The United States says Pakistan is one of its most important allies in the war on terrorism. But at the same time, it is concerned about the South Asian nation's human rights record. A panel of experts gathered on Capitol Hill Thursday to assess U.S.-Pakistani relations and discuss whether Washington should change its policy toward Islamabad.
The forum was organized by the U.S. Commission on International Religious Freedom, which was created by Congress to monitor the status of freedom of thought, conscience and religion abroad.
Commission chairwoman Preeta Bansal expressed concerns about Pakistan's human rights record under President Pervez Musharraf: "Since overthrowing the civilian government in 1999, General Musharraf has taken a number of undemocratic actions, including altering the constitution, and pointedly sidelining the non-religious democratic parties in order to bolster his own power. What is more, some contend his government has done little to combat Islamic extremism in Pakistan, and instead has forged political alliances with religious extremist groups, thereby strengthening them," he said.
But after the September 11, 2001, terrorist attacks, Pakistan provided invaluable help in cracking down on al-Qaida. It also shut down the A.Q. Khan nuclear proliferation network.
The Bush administration responded by lifting existing sanctions and promising a three billion dollar, five-year aid package, split evenly between economic and military assistance. This year, the administration announced plans to resume selling F-16 aircraft to Pakistan.
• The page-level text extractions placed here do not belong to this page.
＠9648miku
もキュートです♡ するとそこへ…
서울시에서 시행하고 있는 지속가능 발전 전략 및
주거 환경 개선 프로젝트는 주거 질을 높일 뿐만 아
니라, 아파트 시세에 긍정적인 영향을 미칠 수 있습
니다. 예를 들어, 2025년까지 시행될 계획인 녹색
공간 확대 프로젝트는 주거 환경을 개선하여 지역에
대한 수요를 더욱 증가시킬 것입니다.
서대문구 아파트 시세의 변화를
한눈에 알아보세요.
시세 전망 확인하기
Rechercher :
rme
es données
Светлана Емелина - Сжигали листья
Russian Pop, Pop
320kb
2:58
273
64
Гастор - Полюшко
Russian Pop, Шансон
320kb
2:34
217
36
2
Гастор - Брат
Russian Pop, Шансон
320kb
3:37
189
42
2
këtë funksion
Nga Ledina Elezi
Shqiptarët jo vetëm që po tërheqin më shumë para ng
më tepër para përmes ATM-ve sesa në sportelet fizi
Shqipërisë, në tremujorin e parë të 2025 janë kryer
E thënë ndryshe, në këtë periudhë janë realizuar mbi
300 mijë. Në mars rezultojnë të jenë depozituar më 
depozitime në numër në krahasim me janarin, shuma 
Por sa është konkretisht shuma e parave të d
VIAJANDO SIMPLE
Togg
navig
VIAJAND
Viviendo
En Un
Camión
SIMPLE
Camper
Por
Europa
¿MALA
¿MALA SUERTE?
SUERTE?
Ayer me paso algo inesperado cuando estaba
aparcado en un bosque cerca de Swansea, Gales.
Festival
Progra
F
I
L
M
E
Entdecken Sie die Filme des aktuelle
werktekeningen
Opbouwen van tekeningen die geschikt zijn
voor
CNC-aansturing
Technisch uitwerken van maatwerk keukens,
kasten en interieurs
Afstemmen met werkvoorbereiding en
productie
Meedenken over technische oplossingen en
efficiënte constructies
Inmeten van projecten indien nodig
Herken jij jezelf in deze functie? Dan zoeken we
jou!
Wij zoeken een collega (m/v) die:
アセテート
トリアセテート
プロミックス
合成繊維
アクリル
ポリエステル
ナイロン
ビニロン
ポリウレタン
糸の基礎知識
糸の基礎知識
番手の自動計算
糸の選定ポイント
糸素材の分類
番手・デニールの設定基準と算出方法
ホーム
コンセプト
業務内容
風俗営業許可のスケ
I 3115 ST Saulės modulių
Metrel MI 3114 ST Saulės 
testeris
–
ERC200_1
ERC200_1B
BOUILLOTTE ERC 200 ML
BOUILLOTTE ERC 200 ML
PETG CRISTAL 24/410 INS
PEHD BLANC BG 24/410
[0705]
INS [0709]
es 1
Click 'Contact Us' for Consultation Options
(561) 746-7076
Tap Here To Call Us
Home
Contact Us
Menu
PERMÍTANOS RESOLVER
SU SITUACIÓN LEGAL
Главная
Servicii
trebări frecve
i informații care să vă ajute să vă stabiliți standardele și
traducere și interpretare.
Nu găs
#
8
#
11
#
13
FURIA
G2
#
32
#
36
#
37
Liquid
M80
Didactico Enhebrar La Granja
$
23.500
But Ms. Bansal questioned whether the Bush administration, eager for Pakistan's assistance in the war on terrorism, has been reluctant to criticize the Musharraf government's democracy and human rights practices, and if so, whether that could be undermining U.S. anti-terrorism efforts.
Danielle Pletka of the American Enterprise Institute says that is indeed the case. "We are making the mistake of allowing Pakistan to have it both ways: to maintain a friendship with us in the war on terror while at the same time perfecting its nuclear expertise, stifling democracy, women's rights, religious freedom and more. For as long as the United States continues to gloss over Pakistan's failure to move quickly on reform and remains reluctant to confront the government for its willingness to protect, for example, A.Q. Khan, it is making a mistake. As long as Pakistan fights international terrorists, and allows domestic extremists to run free, neither states' interests will be served," she said.
Ms. Pletka's comments about A.Q. Khan refer to Pakistan's refusal to allow the International Atomic Energy Agency to directly question him, although the government says it is cooperating in the agency's efforts to eliminate the international black market in nuclear weapons technology.
Ms. Pletka suggested U.S. aid to Pakistan be conditional on improvements in human rights and greater efforts toward nonproliferation.
Pakistani-born Husain Haqqani, a visiting scholar at the Carnegie Endownment for International Peace, and former advisor to several Pakistani prime ministers, offered this suggestion to the Bush administration in its relations with Pakistan. "First, change the pattern of aid: reduce military aid, increase economic assistance. Second, be more open and clear in criticism," he said.
Ambassador Karl Inderfurth of the George Washington University Elliott School of International Affairs, and former assistant secretary of state for South Asian Affairs under the Clinton administration, says relations between Washington and Islamabad are the best they have been in many years.
He says the Bush administration should use the occasion to broaden its policy with Pakistan with the aim of preventing nuclear weapons technology from getting to black markets and strengthening the country's political, judicial and social institutions so it can become a democratic, moderate Muslim state.
He says the administration should do more to promote educational reform in Pakistan. "The United States should provide expanded economic and social development aid to Pakistan, more than the one-point-five billion dollars over five years that the Bush administration has offered. Education should be the principal focus of this aid. Pakistan's primary education system ranks among the world's least effective. The average Pakistani boy receives only five years of schooling; the average girl just two-point-five years," he said.
Mr. Inderfurth called it unfortunate that the Pakistani government has not lived up to its promises to close down madrassas -- or Islamic religious schools -- that have proven links to militant groups, but he said the magnitude of the task to reform and expand access to public education far exceeds the resources devoted to it.